- **Records to use**
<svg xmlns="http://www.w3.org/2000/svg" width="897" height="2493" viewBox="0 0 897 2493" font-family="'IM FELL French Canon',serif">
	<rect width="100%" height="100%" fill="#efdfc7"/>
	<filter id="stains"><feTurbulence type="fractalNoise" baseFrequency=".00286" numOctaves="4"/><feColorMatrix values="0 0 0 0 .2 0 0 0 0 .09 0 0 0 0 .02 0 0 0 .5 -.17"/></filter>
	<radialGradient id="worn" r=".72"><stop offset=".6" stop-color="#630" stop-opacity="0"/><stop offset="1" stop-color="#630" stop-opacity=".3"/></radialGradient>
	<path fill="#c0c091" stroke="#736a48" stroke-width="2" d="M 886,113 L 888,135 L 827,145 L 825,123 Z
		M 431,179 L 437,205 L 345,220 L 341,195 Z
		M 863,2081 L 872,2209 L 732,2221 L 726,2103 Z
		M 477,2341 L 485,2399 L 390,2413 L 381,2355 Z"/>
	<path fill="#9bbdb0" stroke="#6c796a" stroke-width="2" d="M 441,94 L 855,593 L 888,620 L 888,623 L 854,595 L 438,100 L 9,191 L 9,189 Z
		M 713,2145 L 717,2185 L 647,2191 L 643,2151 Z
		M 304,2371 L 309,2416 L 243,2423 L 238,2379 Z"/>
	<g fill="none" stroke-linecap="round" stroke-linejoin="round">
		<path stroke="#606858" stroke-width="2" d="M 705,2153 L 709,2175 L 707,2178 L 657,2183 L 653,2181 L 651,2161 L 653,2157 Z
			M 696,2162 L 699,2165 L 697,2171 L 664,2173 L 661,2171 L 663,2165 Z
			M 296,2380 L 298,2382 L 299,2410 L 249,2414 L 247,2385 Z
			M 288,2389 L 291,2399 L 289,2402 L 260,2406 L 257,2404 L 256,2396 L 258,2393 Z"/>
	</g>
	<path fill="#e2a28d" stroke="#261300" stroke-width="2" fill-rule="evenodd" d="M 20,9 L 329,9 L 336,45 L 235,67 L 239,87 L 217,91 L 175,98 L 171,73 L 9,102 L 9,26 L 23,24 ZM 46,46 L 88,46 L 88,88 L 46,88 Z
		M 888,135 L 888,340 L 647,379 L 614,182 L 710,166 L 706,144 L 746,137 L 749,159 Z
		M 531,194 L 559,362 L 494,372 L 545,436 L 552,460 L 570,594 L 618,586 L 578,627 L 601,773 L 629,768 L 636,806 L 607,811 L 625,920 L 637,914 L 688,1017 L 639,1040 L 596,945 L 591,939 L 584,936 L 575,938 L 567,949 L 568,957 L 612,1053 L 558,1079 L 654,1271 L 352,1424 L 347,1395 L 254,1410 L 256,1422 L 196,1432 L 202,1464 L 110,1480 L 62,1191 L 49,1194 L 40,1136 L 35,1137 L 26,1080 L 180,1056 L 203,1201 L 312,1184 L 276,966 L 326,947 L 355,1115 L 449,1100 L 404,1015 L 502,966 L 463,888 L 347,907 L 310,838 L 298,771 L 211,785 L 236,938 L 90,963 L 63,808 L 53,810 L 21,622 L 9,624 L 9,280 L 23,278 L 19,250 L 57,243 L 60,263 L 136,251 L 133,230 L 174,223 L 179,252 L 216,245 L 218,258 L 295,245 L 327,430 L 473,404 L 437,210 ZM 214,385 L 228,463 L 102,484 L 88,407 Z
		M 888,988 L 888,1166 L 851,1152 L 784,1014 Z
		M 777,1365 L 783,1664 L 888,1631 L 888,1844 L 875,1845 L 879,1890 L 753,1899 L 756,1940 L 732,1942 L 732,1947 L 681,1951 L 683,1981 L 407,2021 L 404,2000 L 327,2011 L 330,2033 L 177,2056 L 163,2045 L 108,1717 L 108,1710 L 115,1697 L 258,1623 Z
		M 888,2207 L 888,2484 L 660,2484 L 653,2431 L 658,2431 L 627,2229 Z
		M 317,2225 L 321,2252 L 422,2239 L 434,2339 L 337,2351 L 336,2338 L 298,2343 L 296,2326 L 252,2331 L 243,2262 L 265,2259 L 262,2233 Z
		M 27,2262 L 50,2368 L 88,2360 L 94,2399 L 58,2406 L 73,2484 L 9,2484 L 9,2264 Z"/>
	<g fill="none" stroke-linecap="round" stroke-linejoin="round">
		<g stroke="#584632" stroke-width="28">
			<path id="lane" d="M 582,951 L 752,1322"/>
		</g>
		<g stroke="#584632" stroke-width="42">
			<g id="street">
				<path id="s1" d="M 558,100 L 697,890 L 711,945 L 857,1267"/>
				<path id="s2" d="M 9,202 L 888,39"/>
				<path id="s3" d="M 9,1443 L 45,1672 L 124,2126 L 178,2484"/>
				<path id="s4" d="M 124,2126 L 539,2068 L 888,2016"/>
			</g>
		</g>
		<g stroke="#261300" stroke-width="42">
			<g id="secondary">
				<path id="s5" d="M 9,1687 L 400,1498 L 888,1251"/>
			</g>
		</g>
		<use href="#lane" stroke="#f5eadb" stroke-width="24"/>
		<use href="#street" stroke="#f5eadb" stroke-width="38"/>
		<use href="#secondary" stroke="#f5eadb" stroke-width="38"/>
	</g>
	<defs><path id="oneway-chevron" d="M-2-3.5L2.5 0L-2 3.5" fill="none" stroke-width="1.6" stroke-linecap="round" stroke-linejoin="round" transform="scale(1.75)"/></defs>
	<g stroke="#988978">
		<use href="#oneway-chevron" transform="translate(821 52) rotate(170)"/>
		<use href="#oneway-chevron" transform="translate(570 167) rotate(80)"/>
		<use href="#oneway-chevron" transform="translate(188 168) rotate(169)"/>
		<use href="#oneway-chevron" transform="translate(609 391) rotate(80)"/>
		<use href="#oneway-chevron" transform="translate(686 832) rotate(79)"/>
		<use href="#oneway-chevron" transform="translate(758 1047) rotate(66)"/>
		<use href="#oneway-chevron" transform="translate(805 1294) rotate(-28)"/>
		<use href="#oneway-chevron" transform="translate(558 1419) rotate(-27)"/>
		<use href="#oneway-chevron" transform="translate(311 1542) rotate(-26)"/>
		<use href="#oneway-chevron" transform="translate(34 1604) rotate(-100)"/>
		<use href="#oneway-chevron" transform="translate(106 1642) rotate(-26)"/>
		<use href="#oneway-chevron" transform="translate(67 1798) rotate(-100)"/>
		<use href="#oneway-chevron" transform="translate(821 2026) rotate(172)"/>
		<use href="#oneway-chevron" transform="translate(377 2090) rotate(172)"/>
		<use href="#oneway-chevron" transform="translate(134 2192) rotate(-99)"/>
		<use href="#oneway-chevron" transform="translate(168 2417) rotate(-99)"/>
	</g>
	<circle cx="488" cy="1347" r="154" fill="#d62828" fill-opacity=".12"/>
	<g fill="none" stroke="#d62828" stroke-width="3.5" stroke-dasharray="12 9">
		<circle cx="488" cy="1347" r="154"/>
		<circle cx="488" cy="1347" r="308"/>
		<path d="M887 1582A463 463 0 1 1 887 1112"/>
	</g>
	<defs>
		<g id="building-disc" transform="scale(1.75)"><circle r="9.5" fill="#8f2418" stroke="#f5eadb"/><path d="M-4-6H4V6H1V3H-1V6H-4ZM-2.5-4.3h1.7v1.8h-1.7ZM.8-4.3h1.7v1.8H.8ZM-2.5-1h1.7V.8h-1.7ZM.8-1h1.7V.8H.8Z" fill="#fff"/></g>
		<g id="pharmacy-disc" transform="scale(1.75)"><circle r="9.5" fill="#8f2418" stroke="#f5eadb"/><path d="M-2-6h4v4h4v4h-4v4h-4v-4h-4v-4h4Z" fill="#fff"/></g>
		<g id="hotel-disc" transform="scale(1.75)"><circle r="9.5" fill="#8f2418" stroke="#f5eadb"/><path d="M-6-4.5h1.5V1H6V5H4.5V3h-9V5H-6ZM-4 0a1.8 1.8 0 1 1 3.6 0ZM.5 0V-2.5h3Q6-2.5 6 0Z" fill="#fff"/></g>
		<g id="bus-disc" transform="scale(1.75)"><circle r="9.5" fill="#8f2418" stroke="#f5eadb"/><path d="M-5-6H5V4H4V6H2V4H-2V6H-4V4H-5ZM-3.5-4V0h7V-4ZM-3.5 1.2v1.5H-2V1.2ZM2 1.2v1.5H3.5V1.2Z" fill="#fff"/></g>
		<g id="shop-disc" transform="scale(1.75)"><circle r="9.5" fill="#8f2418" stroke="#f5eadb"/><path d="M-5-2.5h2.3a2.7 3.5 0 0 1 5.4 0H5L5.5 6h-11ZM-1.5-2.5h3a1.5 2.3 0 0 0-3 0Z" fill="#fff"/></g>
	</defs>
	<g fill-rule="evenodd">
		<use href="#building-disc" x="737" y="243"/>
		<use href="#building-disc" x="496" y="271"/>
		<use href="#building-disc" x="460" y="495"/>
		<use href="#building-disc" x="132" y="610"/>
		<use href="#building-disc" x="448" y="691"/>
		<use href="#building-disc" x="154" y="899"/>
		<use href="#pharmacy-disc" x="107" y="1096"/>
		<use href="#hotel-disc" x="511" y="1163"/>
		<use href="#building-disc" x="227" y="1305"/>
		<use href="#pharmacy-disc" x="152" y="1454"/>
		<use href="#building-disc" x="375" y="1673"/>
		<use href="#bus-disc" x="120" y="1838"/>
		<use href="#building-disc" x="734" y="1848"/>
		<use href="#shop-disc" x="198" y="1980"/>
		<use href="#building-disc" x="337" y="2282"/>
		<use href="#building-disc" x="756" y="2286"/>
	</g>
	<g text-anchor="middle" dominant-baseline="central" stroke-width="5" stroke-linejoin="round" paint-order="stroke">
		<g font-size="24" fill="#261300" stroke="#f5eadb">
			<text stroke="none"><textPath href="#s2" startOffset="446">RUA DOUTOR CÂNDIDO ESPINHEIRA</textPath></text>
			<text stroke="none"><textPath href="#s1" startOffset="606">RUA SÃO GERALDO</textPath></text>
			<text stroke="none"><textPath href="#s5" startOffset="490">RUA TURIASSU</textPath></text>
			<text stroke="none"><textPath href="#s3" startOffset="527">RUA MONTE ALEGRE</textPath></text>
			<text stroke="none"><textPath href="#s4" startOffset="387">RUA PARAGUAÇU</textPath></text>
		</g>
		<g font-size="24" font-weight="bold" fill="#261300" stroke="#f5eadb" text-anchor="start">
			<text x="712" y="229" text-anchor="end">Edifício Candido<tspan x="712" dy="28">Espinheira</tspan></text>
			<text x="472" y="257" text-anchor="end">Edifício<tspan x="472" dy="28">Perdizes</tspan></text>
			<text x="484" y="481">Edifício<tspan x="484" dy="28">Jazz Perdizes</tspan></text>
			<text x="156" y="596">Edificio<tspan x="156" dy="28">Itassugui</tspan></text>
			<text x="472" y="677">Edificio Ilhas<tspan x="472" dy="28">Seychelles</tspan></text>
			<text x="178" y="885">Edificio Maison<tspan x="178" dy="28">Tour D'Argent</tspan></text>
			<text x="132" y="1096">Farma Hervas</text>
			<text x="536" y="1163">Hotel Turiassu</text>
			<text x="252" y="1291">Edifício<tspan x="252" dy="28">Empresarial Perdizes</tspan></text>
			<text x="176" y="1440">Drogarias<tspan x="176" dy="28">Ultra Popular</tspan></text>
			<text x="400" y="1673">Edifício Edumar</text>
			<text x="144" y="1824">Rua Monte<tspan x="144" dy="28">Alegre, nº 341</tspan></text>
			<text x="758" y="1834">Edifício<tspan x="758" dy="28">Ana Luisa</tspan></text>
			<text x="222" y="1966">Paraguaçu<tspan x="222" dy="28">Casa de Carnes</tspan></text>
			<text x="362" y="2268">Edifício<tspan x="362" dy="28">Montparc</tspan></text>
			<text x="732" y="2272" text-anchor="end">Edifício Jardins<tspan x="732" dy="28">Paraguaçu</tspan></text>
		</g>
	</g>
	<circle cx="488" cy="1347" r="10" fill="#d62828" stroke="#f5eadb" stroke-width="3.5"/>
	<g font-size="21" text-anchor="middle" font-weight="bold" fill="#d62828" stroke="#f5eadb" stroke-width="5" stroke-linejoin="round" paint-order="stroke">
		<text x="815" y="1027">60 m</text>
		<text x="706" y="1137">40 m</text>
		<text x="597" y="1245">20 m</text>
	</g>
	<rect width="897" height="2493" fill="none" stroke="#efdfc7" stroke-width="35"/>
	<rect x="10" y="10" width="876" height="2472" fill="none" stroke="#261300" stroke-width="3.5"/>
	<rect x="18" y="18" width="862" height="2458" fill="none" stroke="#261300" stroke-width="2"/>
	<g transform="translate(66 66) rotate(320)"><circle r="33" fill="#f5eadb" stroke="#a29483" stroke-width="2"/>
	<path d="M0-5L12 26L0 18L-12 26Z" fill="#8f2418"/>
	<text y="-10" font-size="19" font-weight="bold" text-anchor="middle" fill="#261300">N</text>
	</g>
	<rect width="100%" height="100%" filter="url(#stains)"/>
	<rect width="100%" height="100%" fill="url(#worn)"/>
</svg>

- **Your task**
Which lines of the listing above hold the word "worn"? Copy each of them.

- **Result**
	<radialGradient id="worn" r=".72"><stop offset=".6" stop-color="#630" stop-opacity="0"/><stop offset="1" stop-color="#630" stop-opacity=".3"/></radialGradient>
	<rect width="100%" height="100%" fill="url(#worn)"/>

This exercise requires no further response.